• WORK TO COMPLETE
List every line in the rows below that contains the string "sketchPlane". Case counts.

<<<<

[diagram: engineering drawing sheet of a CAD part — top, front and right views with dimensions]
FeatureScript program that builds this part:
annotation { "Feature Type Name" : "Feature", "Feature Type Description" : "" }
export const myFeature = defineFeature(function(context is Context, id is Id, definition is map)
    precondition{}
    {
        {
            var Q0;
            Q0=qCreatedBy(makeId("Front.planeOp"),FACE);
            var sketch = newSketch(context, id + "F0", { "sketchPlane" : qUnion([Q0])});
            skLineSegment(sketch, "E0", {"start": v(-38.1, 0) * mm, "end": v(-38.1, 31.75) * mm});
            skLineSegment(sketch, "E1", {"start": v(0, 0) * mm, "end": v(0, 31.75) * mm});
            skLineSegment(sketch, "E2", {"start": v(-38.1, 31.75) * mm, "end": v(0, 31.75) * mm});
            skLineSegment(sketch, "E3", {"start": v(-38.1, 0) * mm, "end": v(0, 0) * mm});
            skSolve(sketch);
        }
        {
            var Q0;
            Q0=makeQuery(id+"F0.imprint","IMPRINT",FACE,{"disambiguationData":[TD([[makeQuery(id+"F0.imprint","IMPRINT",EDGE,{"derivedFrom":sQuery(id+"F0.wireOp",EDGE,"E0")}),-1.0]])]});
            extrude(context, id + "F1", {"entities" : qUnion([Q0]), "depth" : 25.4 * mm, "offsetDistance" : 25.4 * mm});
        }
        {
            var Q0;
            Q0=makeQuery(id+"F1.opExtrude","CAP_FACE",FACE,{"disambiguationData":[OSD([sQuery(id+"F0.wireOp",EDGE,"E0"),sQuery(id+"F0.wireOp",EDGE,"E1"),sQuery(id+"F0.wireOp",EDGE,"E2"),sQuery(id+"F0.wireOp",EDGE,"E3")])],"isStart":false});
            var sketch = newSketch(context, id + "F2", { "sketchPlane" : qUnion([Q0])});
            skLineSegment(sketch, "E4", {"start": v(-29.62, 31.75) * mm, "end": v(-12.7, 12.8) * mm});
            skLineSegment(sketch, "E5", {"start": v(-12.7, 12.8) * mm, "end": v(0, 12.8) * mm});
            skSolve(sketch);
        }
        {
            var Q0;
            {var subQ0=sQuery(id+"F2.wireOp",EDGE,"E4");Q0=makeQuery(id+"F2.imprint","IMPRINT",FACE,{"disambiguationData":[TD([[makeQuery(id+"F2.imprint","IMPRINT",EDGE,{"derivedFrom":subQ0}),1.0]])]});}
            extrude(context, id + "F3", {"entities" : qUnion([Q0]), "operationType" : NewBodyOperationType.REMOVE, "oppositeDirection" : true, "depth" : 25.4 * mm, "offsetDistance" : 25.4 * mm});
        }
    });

>>>>

• OUTPUT OF THE EXERCISE
            var sketch = newSketch(context, id + "F0", { "sketchPlane" : qUnion([Q0])});
            var sketch = newSketch(context, id + "F2", { "sketchPlane" : qUnion([Q0])});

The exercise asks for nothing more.